Takanori OISHI【Paper Publication】Is ☺ Smiling? Cross-Cultural Study on Recognition of Emoticon’s Emotion

◆Name: Kohske TAKAHASHI, Takanori OISHI, Masaki SHIMADA ◆Date: October 24, 2017 ◆Published in Journal of Cross-Cultural Psychology ◆Title: Is ☺ Smiling? Cross-Cultural Study on Recognition of Emoticon's Emotion ◆Abstract:Emoticons are getting more popular as the new communication channel to express feelings in online communication. Although familiarity to emoticons depends on cultures, how exposure matters in emotion recognition from emoticon is still open.
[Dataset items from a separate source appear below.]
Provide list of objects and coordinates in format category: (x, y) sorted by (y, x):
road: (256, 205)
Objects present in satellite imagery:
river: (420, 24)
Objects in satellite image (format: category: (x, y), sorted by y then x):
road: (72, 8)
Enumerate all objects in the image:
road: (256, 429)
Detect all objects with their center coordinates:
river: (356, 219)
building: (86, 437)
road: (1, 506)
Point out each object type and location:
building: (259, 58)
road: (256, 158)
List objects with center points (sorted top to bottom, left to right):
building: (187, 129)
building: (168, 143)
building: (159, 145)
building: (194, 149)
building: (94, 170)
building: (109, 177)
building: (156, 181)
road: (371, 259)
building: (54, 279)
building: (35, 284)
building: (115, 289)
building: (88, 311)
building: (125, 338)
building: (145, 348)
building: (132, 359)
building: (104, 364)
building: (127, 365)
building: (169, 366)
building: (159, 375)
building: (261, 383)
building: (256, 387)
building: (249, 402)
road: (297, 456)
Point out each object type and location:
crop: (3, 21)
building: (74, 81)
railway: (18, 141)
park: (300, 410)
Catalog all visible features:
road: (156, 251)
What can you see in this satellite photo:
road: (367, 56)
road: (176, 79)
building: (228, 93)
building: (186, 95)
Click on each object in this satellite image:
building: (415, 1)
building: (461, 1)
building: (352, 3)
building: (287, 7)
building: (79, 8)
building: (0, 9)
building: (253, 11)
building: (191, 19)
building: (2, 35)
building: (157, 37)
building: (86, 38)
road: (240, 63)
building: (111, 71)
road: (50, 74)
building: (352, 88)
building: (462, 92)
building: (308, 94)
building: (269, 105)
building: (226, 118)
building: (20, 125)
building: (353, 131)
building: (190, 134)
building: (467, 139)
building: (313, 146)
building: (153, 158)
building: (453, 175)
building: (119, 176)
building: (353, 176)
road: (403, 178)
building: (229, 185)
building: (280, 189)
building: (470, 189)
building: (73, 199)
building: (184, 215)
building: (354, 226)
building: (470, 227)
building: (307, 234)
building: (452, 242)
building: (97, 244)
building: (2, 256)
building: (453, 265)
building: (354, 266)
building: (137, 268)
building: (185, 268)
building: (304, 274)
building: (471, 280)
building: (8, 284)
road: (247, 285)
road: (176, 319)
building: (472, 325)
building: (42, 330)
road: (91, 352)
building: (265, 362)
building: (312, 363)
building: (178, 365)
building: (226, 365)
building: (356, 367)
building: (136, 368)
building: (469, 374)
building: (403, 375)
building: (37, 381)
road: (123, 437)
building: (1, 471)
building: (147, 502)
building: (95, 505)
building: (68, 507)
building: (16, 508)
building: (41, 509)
To address this issue, we conducted a cross-cultural experimental study among Cameroon and Tanzania (hunter-gatherers, swidden farmers, pastoralists, and city dwellers) wherein people rarely experience emoticons and Japan wherein emoticons are popular. Emotional emoticons (e.g., ☺) as well as pictures of real faces were presented on a tablet device. The stimuli expressed a sad, neutral, or happy feeling. The participants rated the emotion of stimulus on a Sad-Happy Scale. We found that the emotion rating for the real faces was slightly different but similar among three cultural groups, which supported the "dialect" view of emotion recognition. Contrarily, while Japanese people were also sensitive to the emotion of emoticons, Cameroonian and Tanzanian people hardly read emotion from emoticons. These results suggested that the exposure to emoticons would shape the sensitivity to emotion recognition of emoticons, that is, ☺ does not necessarily look smiling to everyone.